#005 Replacing Authentik with Zitadel

#005 Replacing Authentik with Zitadel

As I want to build a multi-tenant ERP-like application and get more clarity on my own Auth requirements, I keep crosing architectural crossroads. For a long time, Authentik was my go-to choice. It’s powerful, flexible, and feature-rich. However, as my application got more well-defined I found myself looking for something designed from the ground up for multi-tenancy.


Why ZITADEL? The Multi-Tenant Advantage

Authentik is a fantastic general-purpose IAM. You can build almost anything with its "Flows" and "Stages," but that flexibility comes with a management overhead, especially when you start adding dozens (or hundreds) of independent customers (tenants).

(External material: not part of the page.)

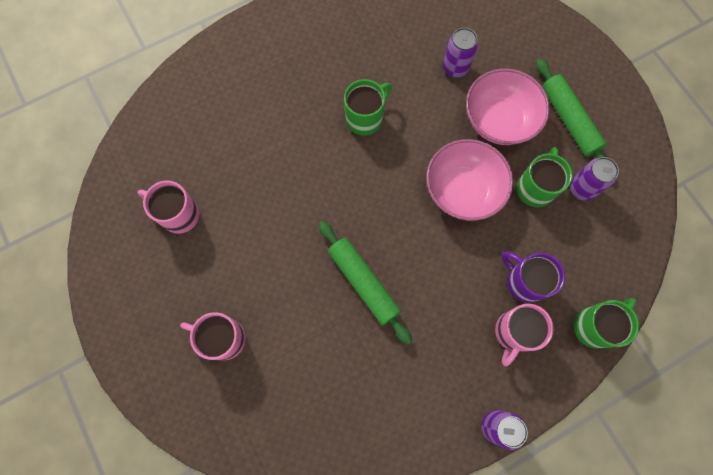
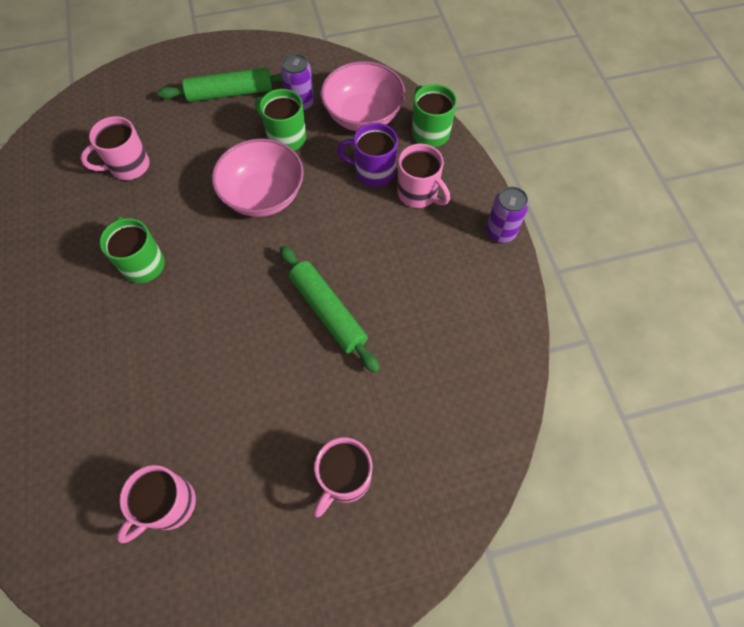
camera: 75 degrees left, 10 degrees down
green rolling pin [318,221,412,345] -> green rolling pin turned 75 degrees clockwise [280,246,380,373]
purple can [443,28,478,77] -> pink mug [80,116,150,180]
pink bowl [466,68,550,145] -> pink bowl moved to [321,61,405,131]
purple mug [501,251,565,303] -> purple mug turned 45 degrees clockwise [337,123,398,187]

My application will be effectively an ERP for businesses. Each customer needs their own isolated environment, their own users, and eventually, the ability to bring their own Identity Provider (IdP) for SSO.

ZITADEL won me over for three reasons:

  1. Virtual Instances (Isolation by Default): ZITADEL is built on the concept of "Virtual Instances." Each tenant feels like they have their own completely separate IAM server, but it’s all managed by a single backend.
  2. API-First Design: Everything in ZITADEL is built to be automated via API or gRPC. For an ERP where tenant onboarding should be seamless, this is a must.
  3. Human-Centric Permissions: The way ZITADEL handles organizations, projects, and roles mapped more naturally to my application's structure than Authentik’s more generic grouping system.

The Infrastructure Challenge: Scaling Down to Scale Up

Most "Production-Ready" guides for ZITADEL assume you have a Kubernetes cluster or at least a beefy VPS. I’m running a leaner operation on an 8GB RAM VPS, alongside other live apps like Ghost and custom Data Managers, all routed through Traefik.

Moving ZITADEL into a Docker container in this environment presented several unique challenges.

1. The Resource Tightrope

ZITADEL is a Go application, which is efficient, but its initialization and database migrations are intensive. I quickly learned that starting multiple Postgres instances and a ZITADEL setup process simultaneously would spike CPU and RAM, occasionally killing my SSH connection mid-deployment.

The Fix: I had to optimize the Postgres containers specifically for a smaller footprint:


command = [

"postgres",

"-c", "shared_buffers=128MB",

"-c", "max_connections=20"

]

By limiting the memory buffers and connection pool early, the VPS remained stable enough to complete the setup.

2. The gRPC/HTTP2 Multiplexing Puzzle

ZITADEL uses a single port (8080) for everything: the UI, the REST API, and the gRPC API. Traefik is great at handling web traffic, but it needs a nudge to handle this kind of multiplexing correctly without certificates on the backend.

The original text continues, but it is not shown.